--- RECORDS PROVIDED Enclosed Below ---
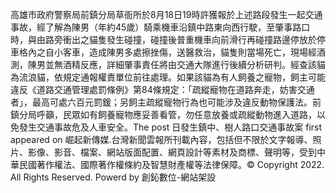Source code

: 高雄市政府警察局前鎮分局草衙所於8月18日19時許獲報於上述路段發生一起交通事故，經了解為陳男（年約45歲）騎乘機車沿鎮中路東向西行駛，至肇事路口時，與由路旁衝出之貓隻發生碰撞，碰撞後普重機車向前滑行再碰撞路邊停放於停車格內之自小客車，造成陳男多處擦挫傷，送醫救治，貓隻則當場死亡，現場經酒測，陳男並無酒精反應，詳細肇事責任將由交通大隊進行後續分析研判。經查該貓為流浪貓，依規定通報權責單位前往處理。如果該貓為有人飼養之寵物，飼主可能違反《道路交通管理處罰條例》第84條規定：「疏縱寵物在道路奔走，妨害交通者」，最高可處六百元罰鍰；另飼主疏縱寵物行為也可能涉及違反動物保護法。前鎮分局呼籲，民眾如有飼養寵物應妥善看管，勿任意放養或疏縱動物進入道路，以免發生交通事故危及人車安全。The post 日發生鎮中、樹人路口交通事故案 first appeared on 崛起新傳媒.台灣新聞雲報所刊載內容，包括但不限於文字報導、照片、影像、影音、檔案、網站版面配置、網頁設計等素材及商標、聲明等，受到中華民國著作權法、國際著作權條約及智慧財產權等法律保障。© Copyright 2022. All Rights Reserved. Powerd by 創鈊數位-網站架設
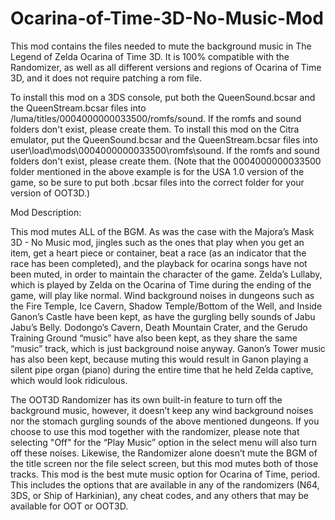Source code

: # Ocarina-of-Time-3D-No-Music-Mod
This mod contains the files needed to mute the background music in The Legend of Zelda Ocarina of Time 3D. It is 100% compatible with the Randomizer, as well as all different versions and regions of Ocarina of Time 3D, and it does not require patching a rom file. 

To install this mod on a 3DS console, put both the QueenSound.bcsar and the QueenStream.bcsar files into /luma/titles/0004000000033500/romfs/sound. If the romfs and sound folders don't exist, please create them. To install this mod on the Citra emulator, put the QueenSound.bcsar and the QueenStream.bcsar files into user\load\mods\0004000000033500\romfs\sound. If the romfs and sound folders don't exist, please create them.
(Note that the 0004000000033500 folder mentioned in the above example is for the USA 1.0 version of the game, so be sure to put both .bcsar files into the correct folder for your version of OOT3D.)

Mod Description:

This mod mutes ALL of the BGM. As was the case with the Majora’s Mask 3D - No Music mod, jingles such as the ones that play when you get an item, get a heart piece or container, beat a race (as an indicator that the race has been completed), and the playback for ocarina songs have not been muted, in order to maintain the character of the game. Zelda’s Lullaby, which is played by Zelda on the Ocarina of Time during the ending of the game, will play like normal. Wind background noises in dungeons such as the Fire Temple, Ice Cavern, Shadow Temple/Bottom of the Well, and Inside Ganon’s Castle have been kept, as have the gurgling belly sounds of Jabu Jabu’s Belly. Dodongo’s Cavern, Death Mountain Crater, and the Gerudo Training Ground “music” have also been kept, as they share the same “music” track, which is just background noise anyway. Ganon’s Tower music has also been kept, because muting this would result in Ganon playing a silent pipe organ (piano) during the entire time that he held Zelda captive, which would look ridiculous.

The OOT3D Randomizer has its own built-in feature to turn off the background music, however, it doesn’t keep any wind background noises nor the stomach gurgling sounds of the above mentioned dungeons. If you choose to use this mod together with the randomizer, please note that selecting "Off" for the “Play Music” option in the select menu will also turn off these noises. Likewise, the Randomizer alone doesn’t mute the BGM of the title screen nor the file select screen, but this mod mutes both of those tracks. This mod is the best mute music option for Ocarina of Time, period. This includes the options that are available in any of the randomizers (N64, 3DS, or Ship of Harkinian), any cheat codes, and any others that may be available for OOT or OOT3D. 
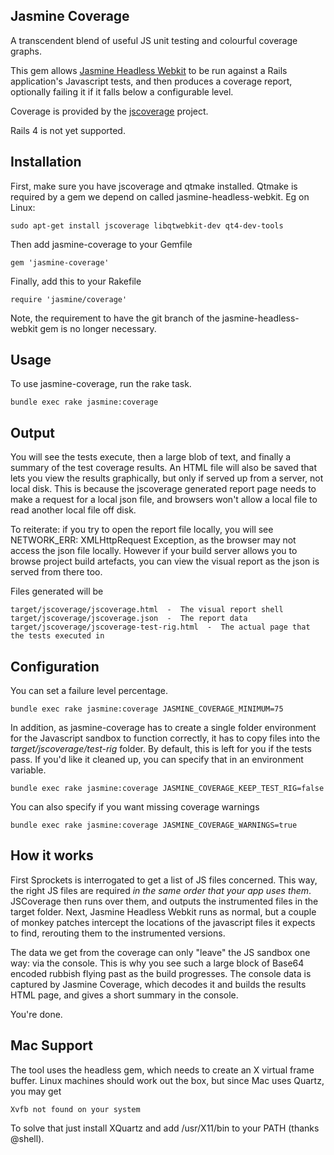 ## Jasmine Coverage

A transcendent blend of useful JS unit testing and colourful coverage graphs.

This gem allows [Jasmine Headless Webkit](http://johnbintz.github.com/jasmine-headless-webkit/)
to be run against a Rails application's Javascript tests, and then produces a coverage report, optionally
failing it if it falls below a configurable level.

Coverage is provided by the [jscoverage](http://siliconforks.com/jscoverage/manual.html) project.

Rails 4 is not yet supported.

## Installation

First, make sure you have jscoverage and qtmake installed. Qtmake is required by a gem we depend on called jasmine-headless-webkit. Eg on Linux:

    sudo apt-get install jscoverage libqtwebkit-dev qt4-dev-tools

Then add jasmine-coverage to your Gemfile

    gem 'jasmine-coverage'

Finally, add this to your Rakefile

    require 'jasmine/coverage'

Note, the requirement to have the git branch of the jasmine-headless-webkit gem is no longer necessary.

## Usage

To use jasmine-coverage, run the rake task.

    bundle exec rake jasmine:coverage

## Output

You will see the tests execute, then a large blob of text, and finally a summary of the test coverage results.
An HTML file will also be saved that lets you view the results graphically, but only if served up from a server,
not local disk. This is because the jscoverage generated report page needs to make a request for a local json
file, and browsers won't allow a local file to read another local file off disk.

To reiterate: if you try to open the report file locally, you will see NETWORK_ERR: XMLHttpRequest Exception,
as the browser may not access the json file locally. However if your build server allows you to browse project build
artefacts, you can view the visual report as the json is served from there too.

Files generated will be

    target/jscoverage/jscoverage.html  -  The visual report shell
    target/jscoverage/jscoverage.json  -  The report data
    target/jscoverage/jscoverage-test-rig.html  -  The actual page that the tests executed in

## Configuration

You can set a failure level percentage.

    bundle exec rake jasmine:coverage JASMINE_COVERAGE_MINIMUM=75

In addition, as jasmine-coverage has to create a single folder environment for the Javascript sandbox to function correctly, it has to copy
files into the _target/jscoverage/test-rig_ folder. By default, this is left for you if the tests pass. If you'd like it cleaned up,
you can specify that in an environment variable.

    bundle exec rake jasmine:coverage JASMINE_COVERAGE_KEEP_TEST_RIG=false

You can also specify if you want missing coverage warnings

    bundle exec rake jasmine:coverage JASMINE_COVERAGE_WARNINGS=true

## How it works

First Sprockets is interrogated to get a list of JS files concerned. This way, the right JS files
are required *in the same order that your app uses them*. JSCoverage then runs over them, and outputs the
instrumented files in the target folder. Next, Jasmine Headless Webkit runs as normal, but a couple of monkey
patches intercept the locations of the javascript files it expects to find, rerouting them to the instrumented versions.

The data we get from the coverage can only "leave" the JS sandbox one way: via the console. This is why you see such
a large block of Base64 encoded rubbish flying past as the build progresses. The console data is captured by Jasmine
Coverage, which decodes it and builds the results HTML page, and gives a short summary in the console.

You're done.

## Mac Support

The tool uses the headless gem, which needs to create an X virtual frame buffer. Linux machines should work out the box, 
but since Mac uses Quartz, you may get 

    Xvfb not found on your system
    
To solve that just install XQuartz and add /usr/X11/bin to your PATH (thanks @shell).
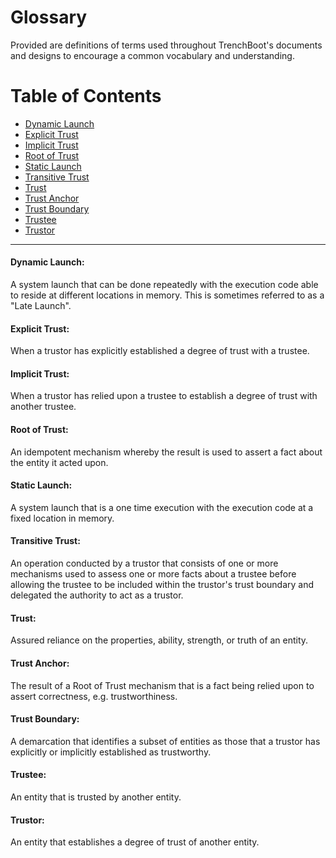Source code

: Glossary
========

Provided are definitions of terms used throughout TrenchBoot's documents and
designs to encourage a common vocabulary and understanding.

# Table of Contents

* [Dynamic Launch](#dynamic-launch)
* [Explicit Trust](#explicit-trust)
* [Implicit Trust](#implicit-trust)
* [Root of Trust](#root-of-trust)
* [Static Launch](#static-launch)
* [Transitive Trust](#transitive-trust)
* [Trust](#trust)
* [Trust Anchor](#trust-anchor)
* [Trust Boundary](#trust-boundary)
* [Trustee](#trustee)
* [Trustor](#trustor)

<hr/>

#### Dynamic Launch:
A system launch that can be done repeatedly with the execution code able to
reside at different locations in memory. This is sometimes referred to as a
"Late Launch".

#### Explicit Trust:
When a trustor has explicitly established a degree of trust with a trustee.

#### Implicit Trust:
When a trustor has relied upon a trustee to establish a degree of trust with
another trustee.

#### Root of Trust:
An idempotent mechanism whereby the result is used to assert a fact about the
entity it acted upon.

#### Static Launch:
A system launch that is a one time execution with the execution code at a fixed
location in memory.

#### Transitive Trust:
An operation conducted by a trustor that consists of one or more mechanisms
used to assess one or more facts about a trustee before allowing the trustee to
be included within the trustor's trust boundary and delegated the authority to
act as a trustor.

#### Trust:
Assured reliance on the properties, ability, strength, or truth of an entity.

#### Trust Anchor:
The result of a Root of Trust mechanism that is a fact being relied upon to assert
correctness, e.g. trustworthiness.

#### Trust Boundary:
A demarcation that identifies a subset of entities as those that a trustor has
explicitly or implicitly established as trustworthy.

#### Trustee:
An entity that is trusted by another entity.

#### Trustor:
An entity that establishes a degree of trust of another entity.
--- End of Enclosed RECORDS PROVIDED ---
YOUR ASSIGNMENT >>
List the lines from the beginning of the records up to and including the line containing "This mod contains" as a numbered list. Skip blank lines and leave the pictures out.

EXPECTED ANSWER >>
1. Source code
2. : 高雄市政府警察局前鎮分局草衙所於8月18日19時許獲報於上述路段發生一起交通事故，經了解為陳男（年約45歲）騎乘機車沿鎮中路東向西行駛，至肇事路口時，與由路旁衝出之貓隻發生碰撞，碰撞後普重機車向前滑行再碰撞路邊停放於停車格內之自小客車，造成陳男多處擦挫傷，送醫救治，貓隻則當場死亡，現場經酒測，陳男並無酒精反應，詳細肇事責任將由交通大隊進行後續分析研判。經查該貓為流浪貓，依規定通報權責單位前往處理。如果該貓為有人飼養之寵物，飼主可能違反《道路交通管理處罰條例》第84條規定：「疏縱寵物在道路奔走，妨害交通者」，最高可處六百元罰鍰；另飼主疏縱寵物行為也可能涉及違反動物保護法。前鎮分局呼籲，民眾如有飼養寵物應妥善看管，勿任意放養或疏縱動物進入道路，以免發生交通事故危及人車安全。The post 日發生鎮中、樹人路口交通事故案 first appeared on 崛起新傳媒.台灣新聞雲報所刊載內容，包括但不限於文字報導、照片、影像、影音、檔案、網站版面配置、網頁設計等素材及商標、聲明等，受到中華民國著作權法、國際著作權條約及智慧財產權等法律保障。© Copyright 2022. All Rights Reserved. Powerd by 創鈊數位-網站架設
3. Source code
4. : # Ocarina-of-Time-3D-No-Music-Mod
5. This mod contains the files needed to mute the background music in The Legend of Zelda Ocarina of Time 3D. It is 100% compatible with the Randomizer, as well as all different versions and regions of Ocarina of Time 3D, and it does not require patching a rom file. 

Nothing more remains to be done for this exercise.